TASK DESCRIPTION: Would you please output all the records exactly as given? Pictures should not appear in the copy.

[WORKING DATA Boundary: Start]

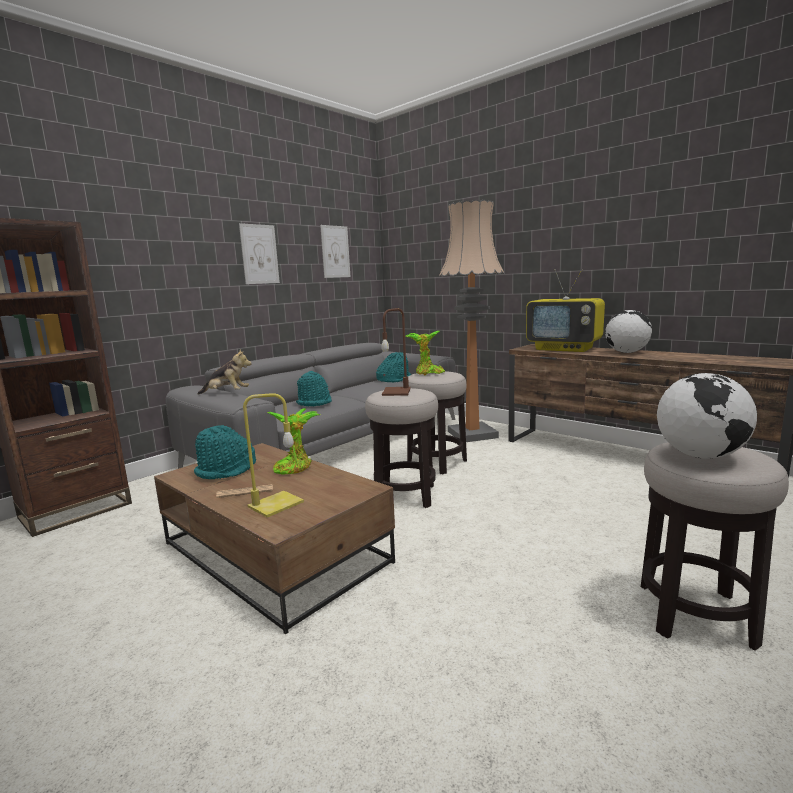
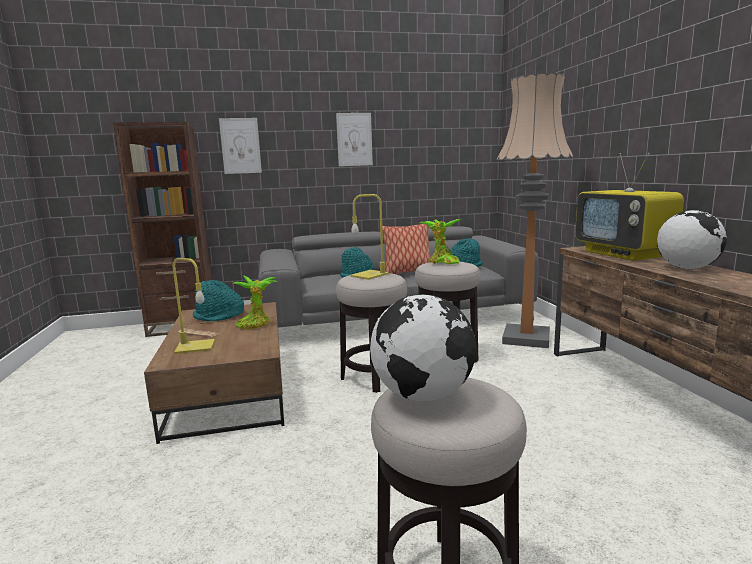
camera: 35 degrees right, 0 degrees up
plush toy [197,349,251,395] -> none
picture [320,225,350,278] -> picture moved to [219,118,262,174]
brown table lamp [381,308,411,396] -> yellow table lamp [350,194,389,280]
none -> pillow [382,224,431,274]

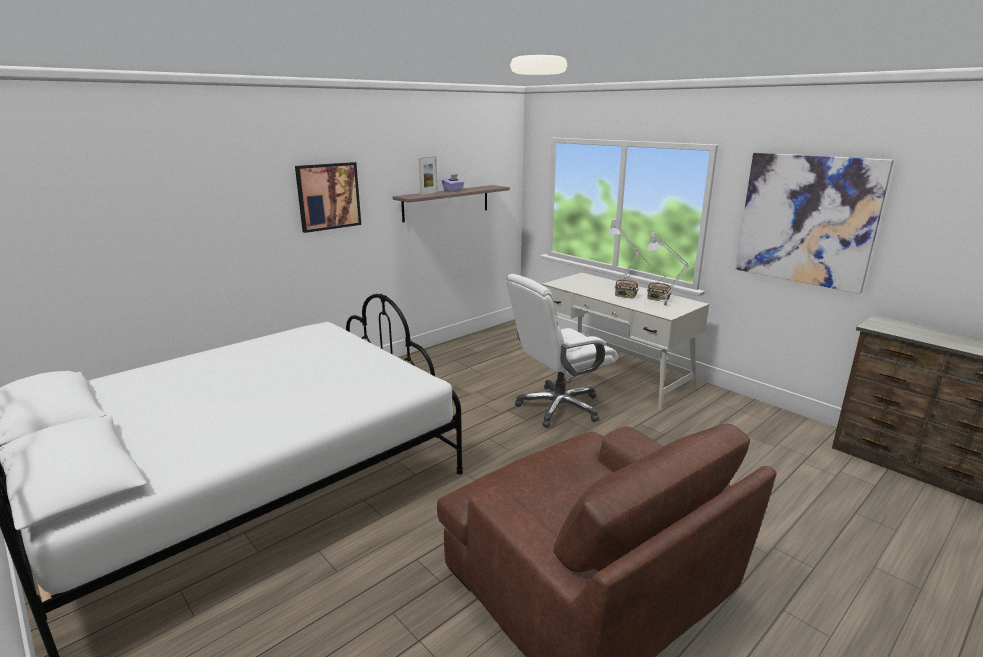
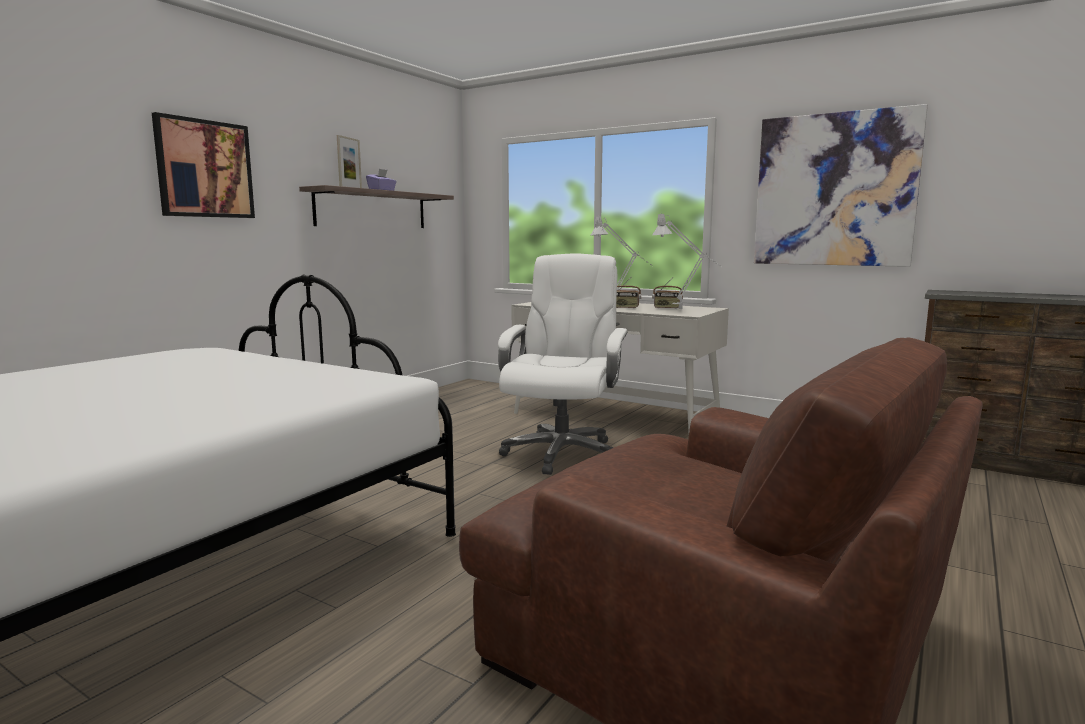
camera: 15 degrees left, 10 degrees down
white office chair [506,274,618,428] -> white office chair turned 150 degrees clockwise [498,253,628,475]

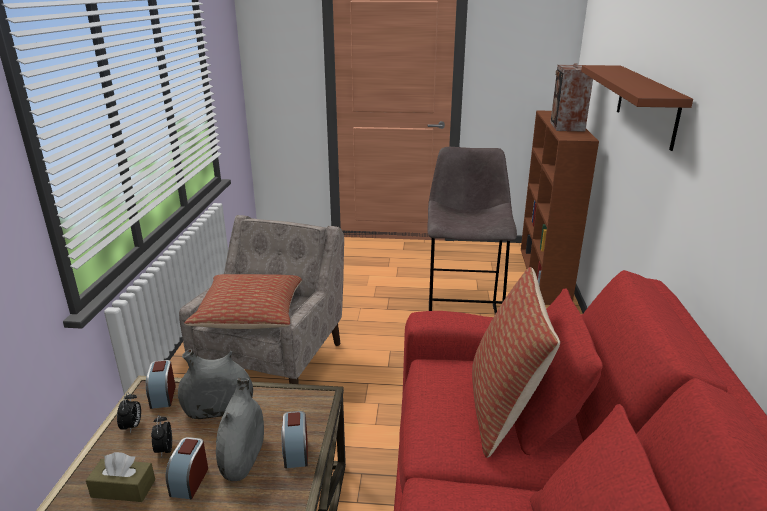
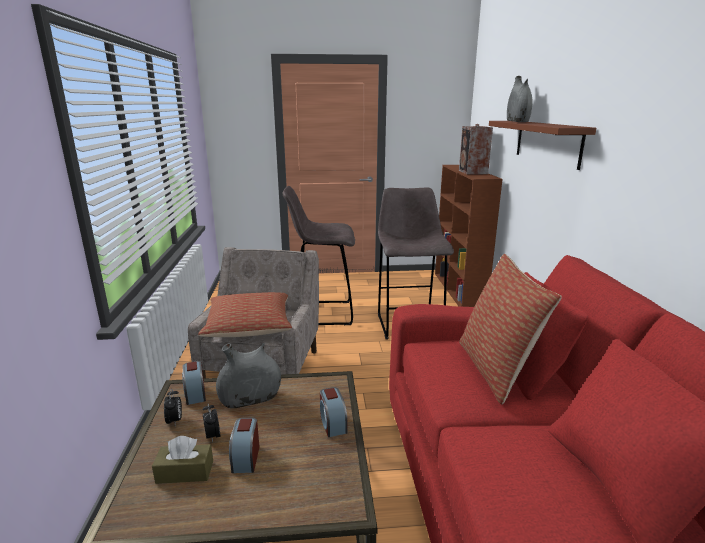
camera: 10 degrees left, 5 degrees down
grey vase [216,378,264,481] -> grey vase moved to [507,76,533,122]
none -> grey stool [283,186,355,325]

[WORKING DATA Boundary: End]

EXERCISE RESPONSE:
camera: 35 degrees right, 0 degrees up
plush toy [197,349,251,395] -> none
picture [320,225,350,278] -> picture moved to [219,118,262,174]
brown table lamp [381,308,411,396] -> yellow table lamp [350,194,389,280]
none -> pillow [382,224,431,274]

camera: 15 degrees left, 10 degrees down
white office chair [506,274,618,428] -> white office chair turned 150 degrees clockwise [498,253,628,475]

camera: 10 degrees left, 5 degrees down
grey vase [216,378,264,481] -> grey vase moved to [507,76,533,122]
none -> grey stool [283,186,355,325]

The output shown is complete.